How to optimise scraping with getURL() in R

2020-06-04 07:02发布

问题:

I am trying to scrape all bills from two pages on the website of the French lower chamber of parliament. The pages cover 2002-2012 and represent less than 1,000 bills each.

For this, I scrape with getURL through this loop:

b <- "http://www.assemblee-nationale.fr" # base
l <- c("12","13") # legislature id

lapply(l, FUN = function(x) {
  print(data <- paste(b, x, "documents/index-dossier.asp", sep = "/"))

  # scrape
  data <- getURL(data); data <- readLines(tc <- textConnection(data)); close(tc)
  data <- unlist(str_extract_all(data, "dossiers/[[:alnum:]_-]+.asp"))
  data <- paste(b, x, data, sep = "/")
  data <- getURL(data)
  write.table(data,file=n <- paste("raw_an",x,".txt",sep="")); str(n)
})

Is there any way to optimise the getURL() function here? I cannot seem to use concurrent downloading by passing the async=TRUE option, which gives me the same error every time:

Error in function (type, msg, asError = TRUE)  : 
Failed to connect to 0.0.0.12: No route to host

Any ideas? Thanks!

回答1:

Try mclapply {multicore} instead of lapply.

"mclapply is a parallelized version of lapply, it returns a list of the same length as X, each element of which is the result of applying FUN to the corresponding element of X." (http://www.rforge.net/doc/packages/multicore/mclapply.html)

If that doesn't work, you may get better performance using the XML package. Functions like xmlTreeParse use asynchronous calling.

"Note that xmlTreeParse does allow a hybrid style of processing that allows us to apply handlers to nodes in the tree as they are being converted to R objects. This is a style of event-driven or asynchronous calling." (http://www.inside-r.org/packages/cran/XML/docs/xmlEventParse)



回答2:

Why use R? For big scraping jobs you are better off using something already developed for the task. I've had good results with Down Them All, a browser add on.
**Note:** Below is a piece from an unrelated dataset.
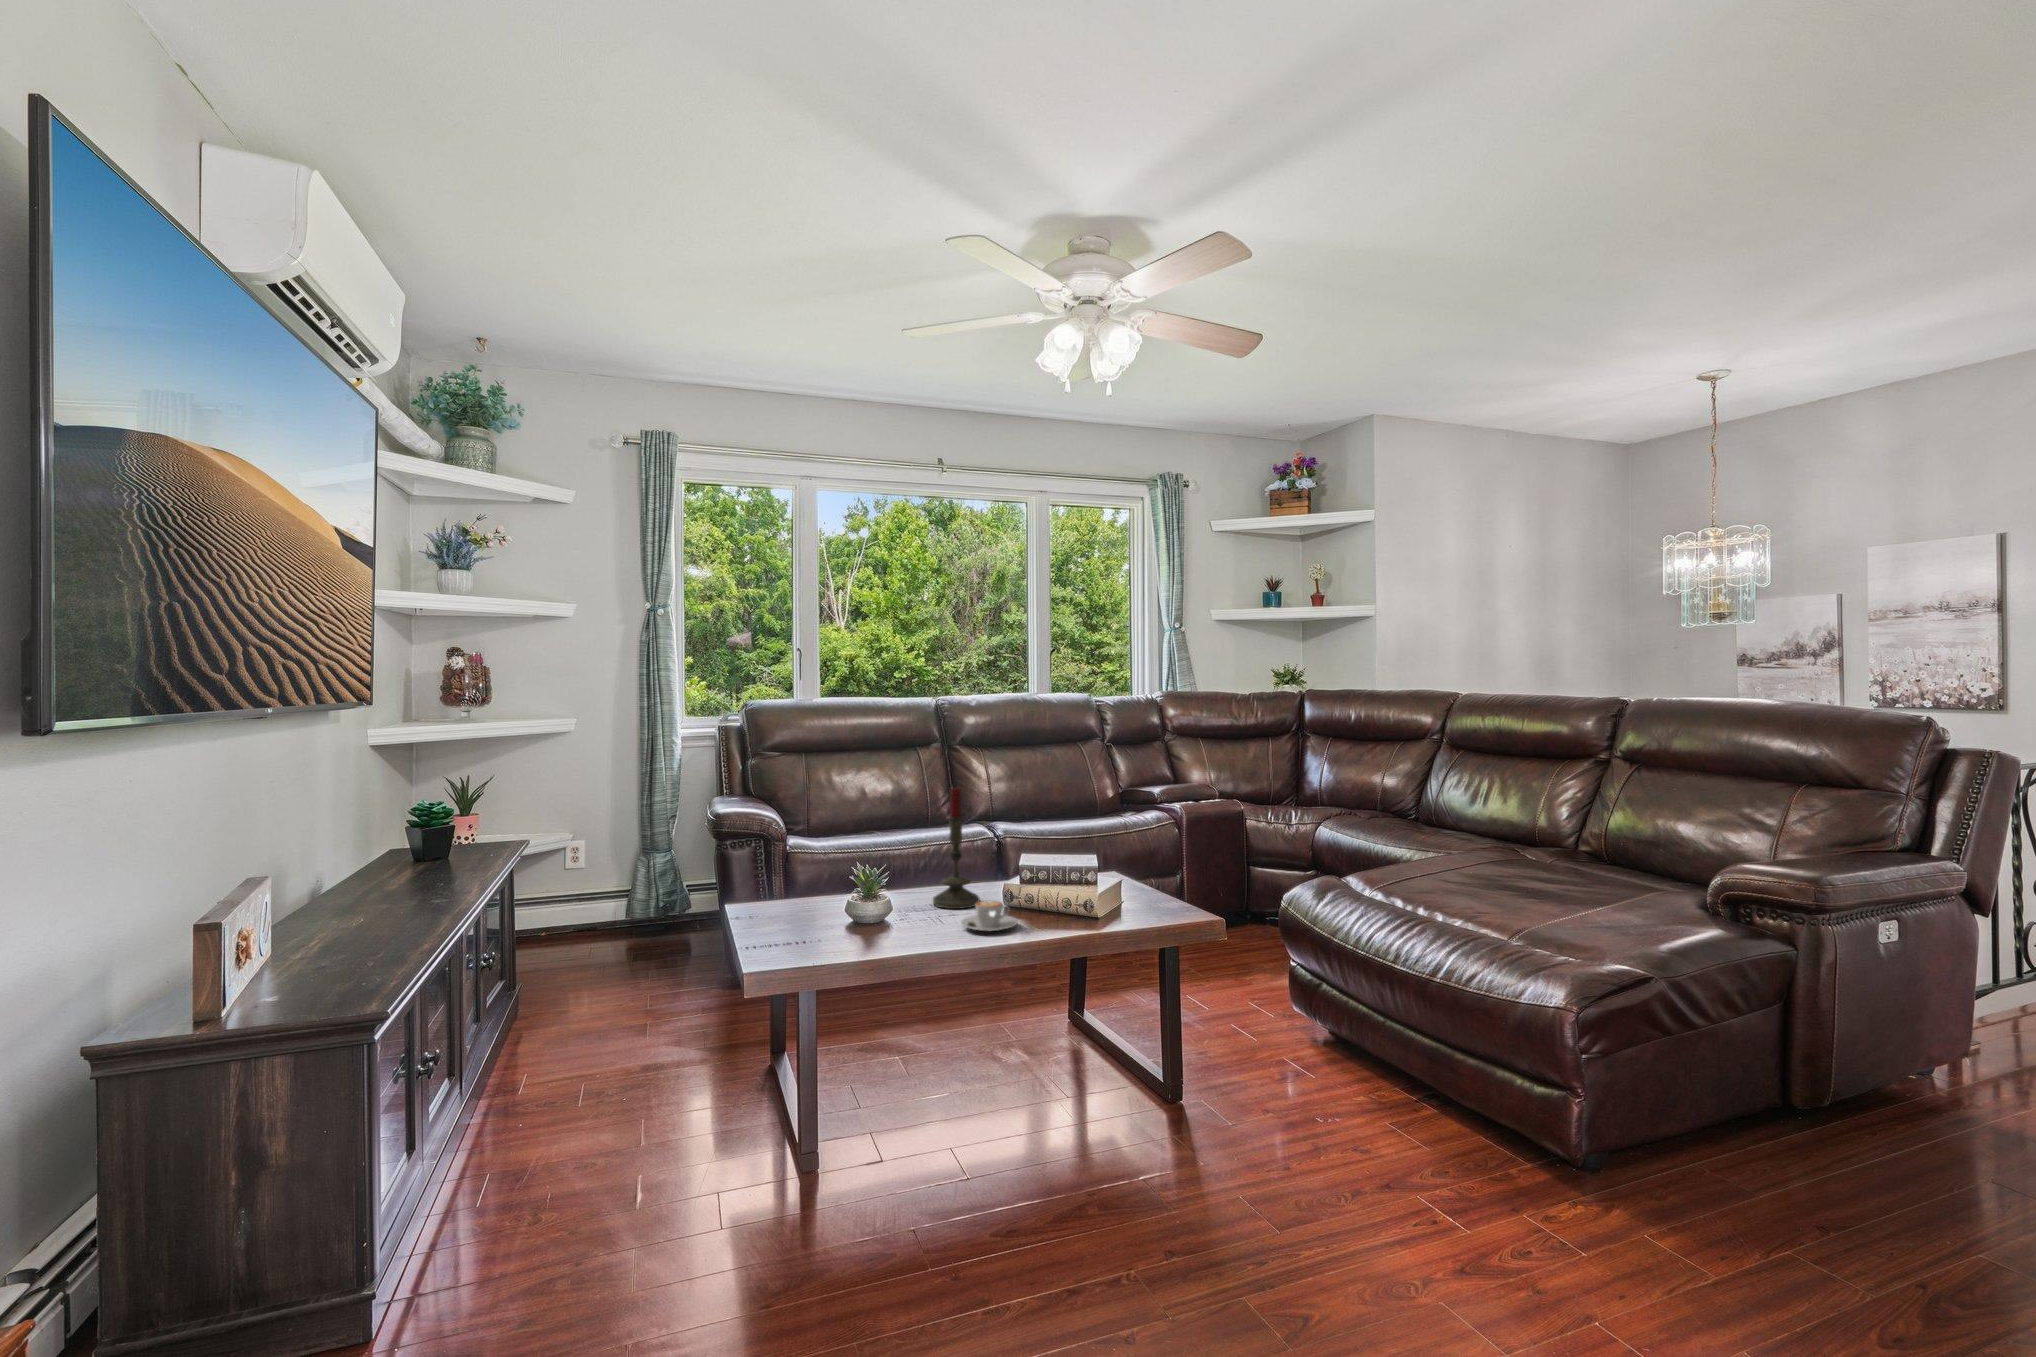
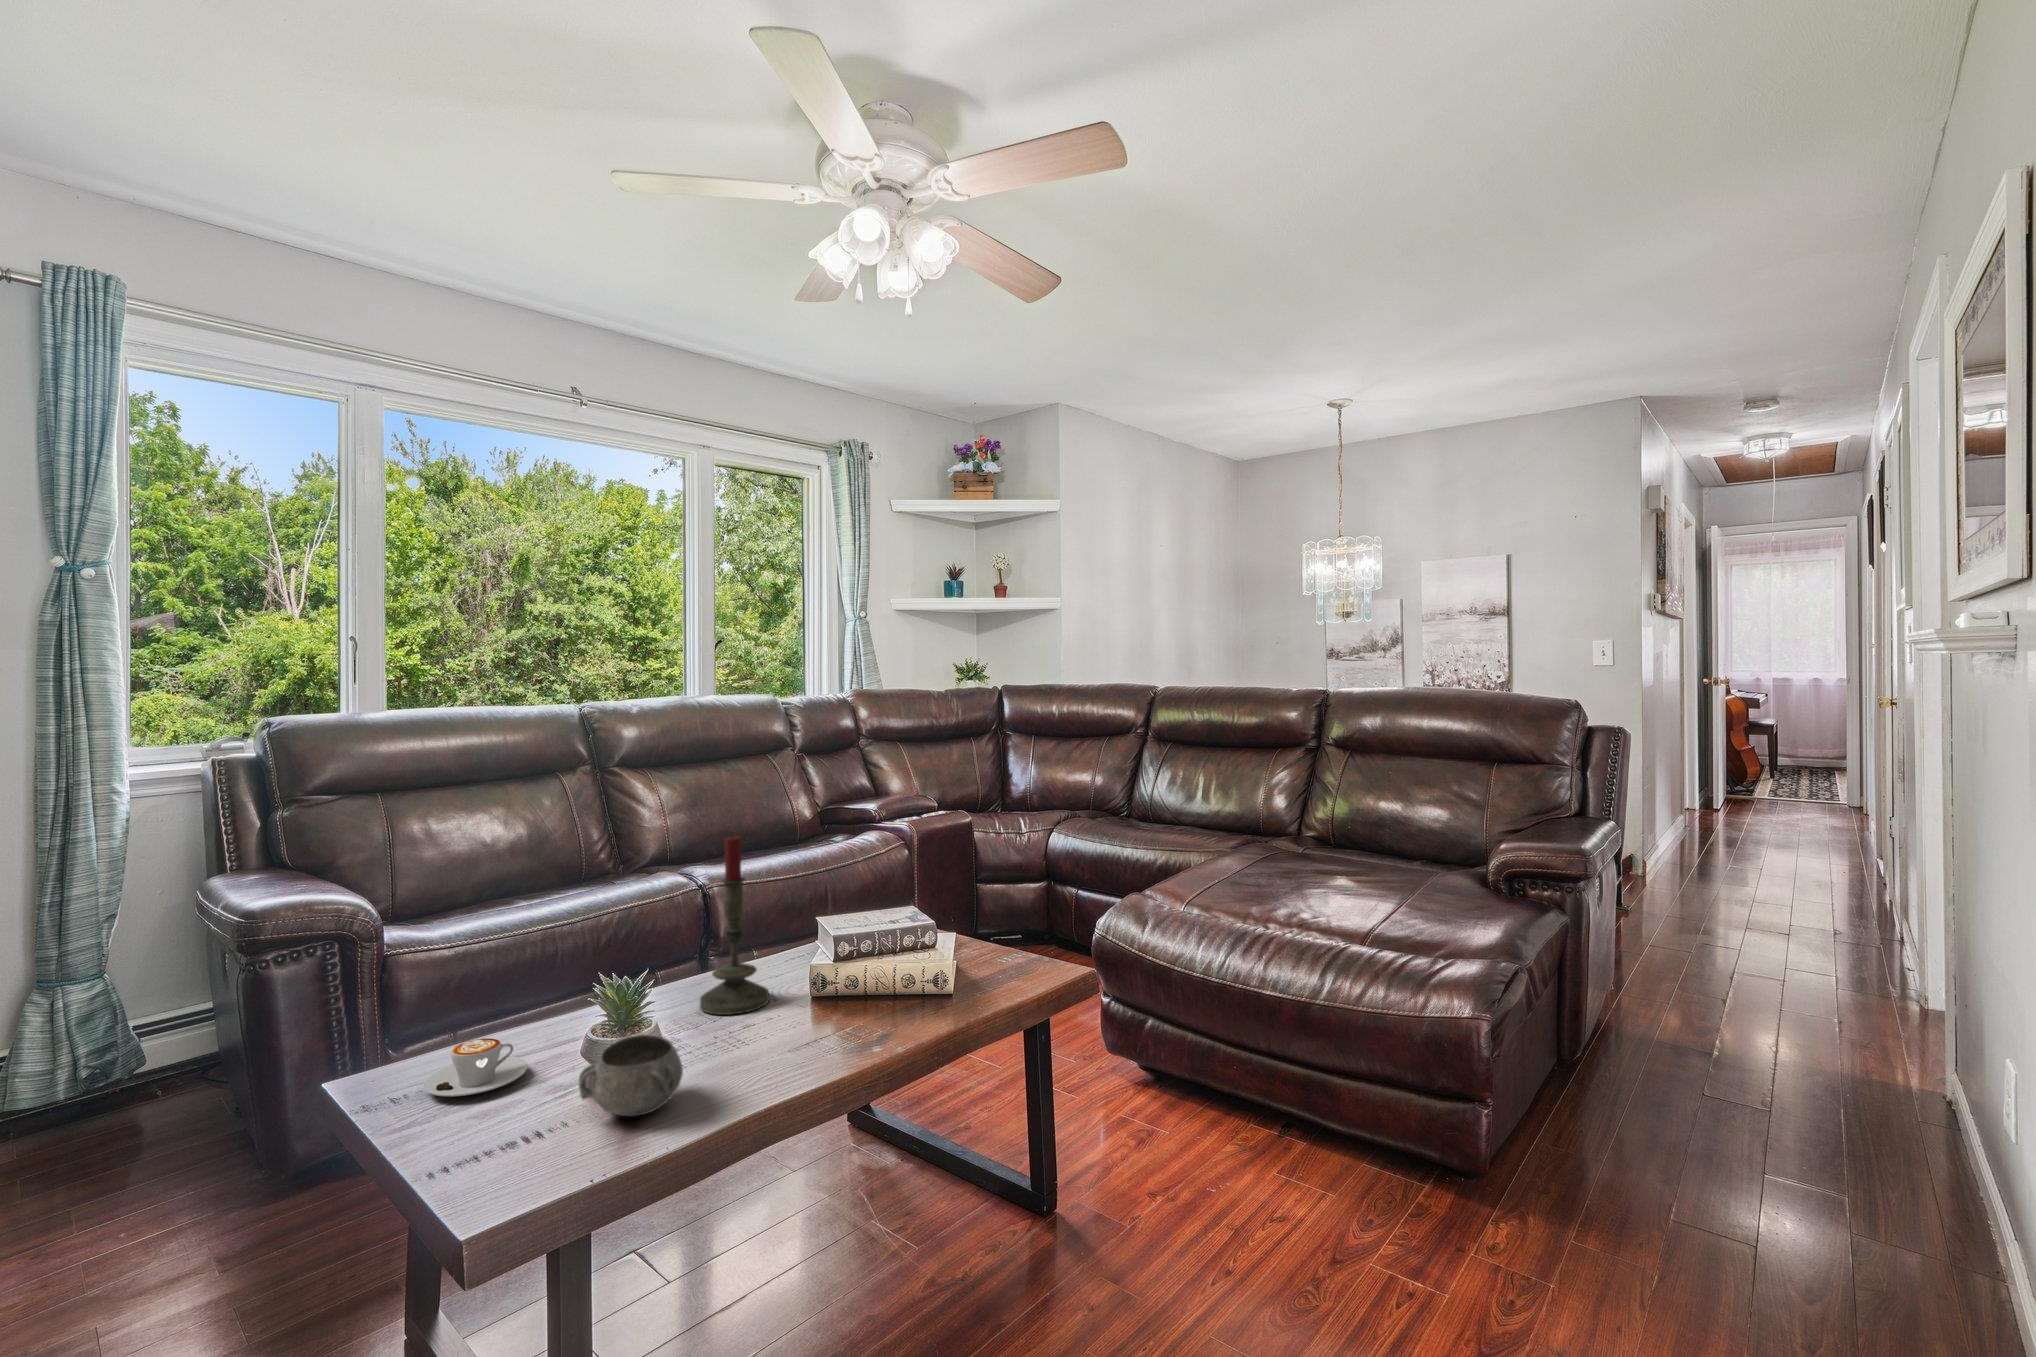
decorative bowl: none [823,900,884,946] -> present [579,1035,683,1116]
coffee cup: present [961,901,1018,931] -> present [424,1038,527,1096]

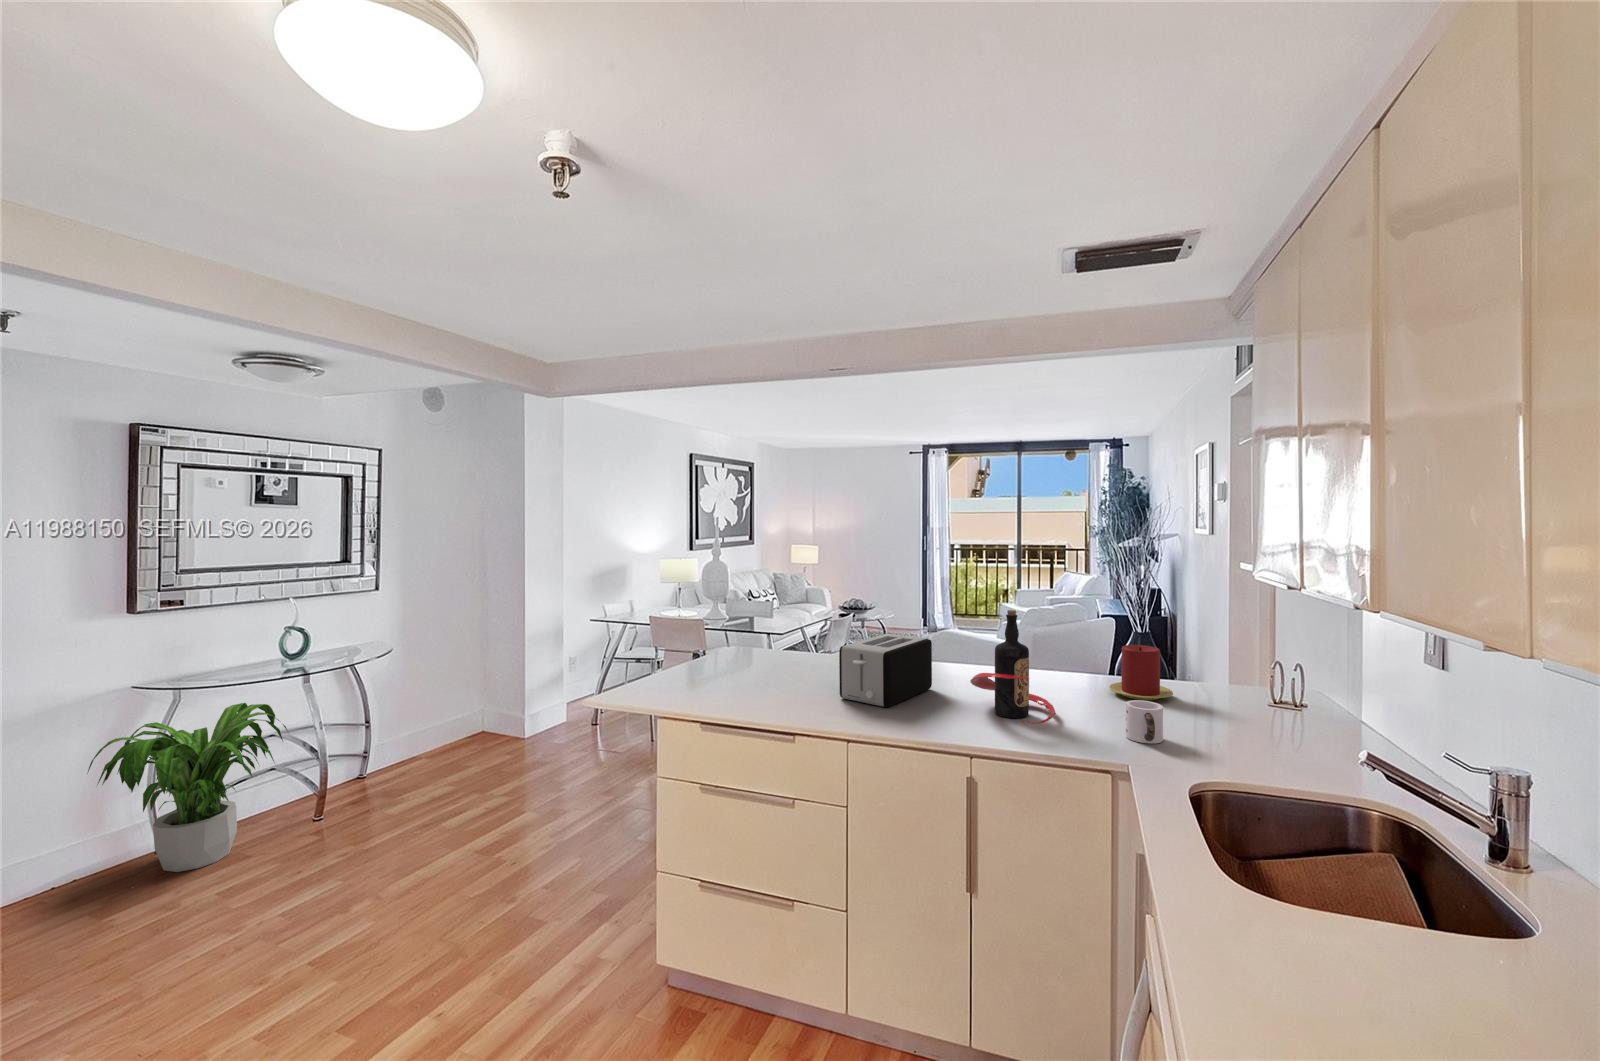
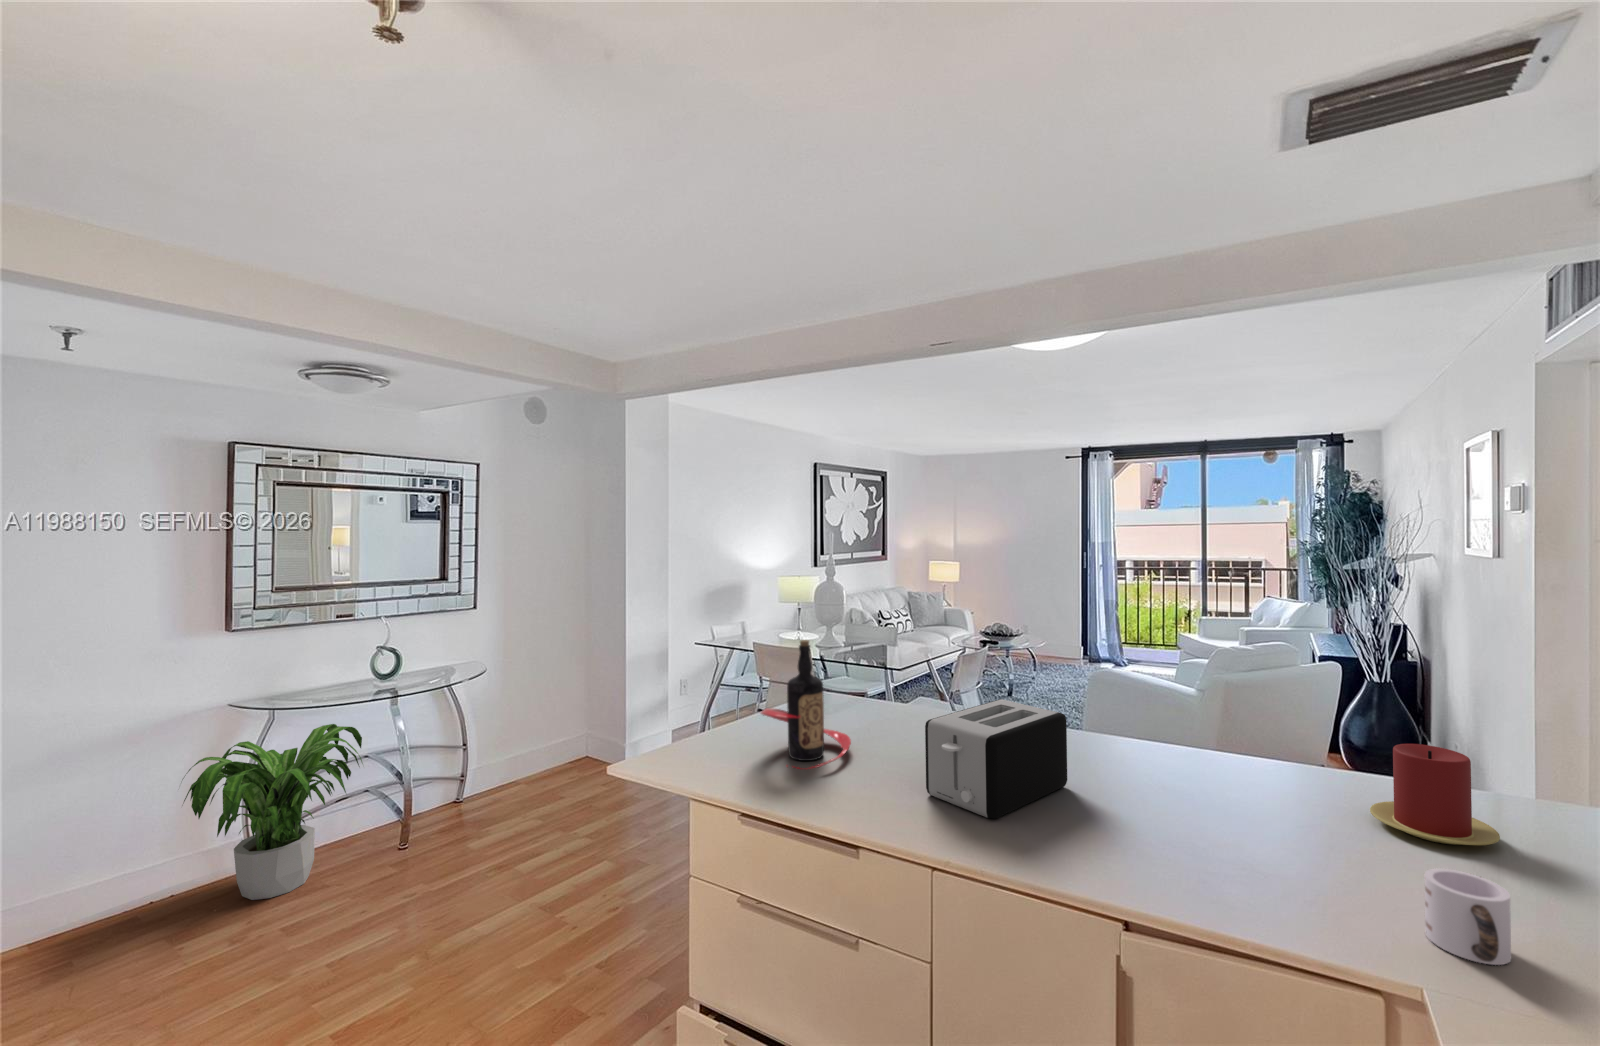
bottle: present [970,610,1056,724] -> present [760,640,851,769]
Just tell it where to start, how deep to go, what patterns to follow, and where to dump the HTML.

Then use R to read the data from the HTML files.

Advantages are massive - these add-ons are developed especially for the task so they will do multiple downloads (controllable by you), they will send the right headers so your next question won't be 'how do I set the user agent string with RCurl?', and they can cope with retrying when some of the downloads fail, which they inevitably do.

Of course the disadvantage is that you can't easily start this process automatically, in which case maybe you'd be better off with 'curl' on the command line, or some other command-line mirroring utility.

Honestly, you've got better things to do with your time than write website code in R...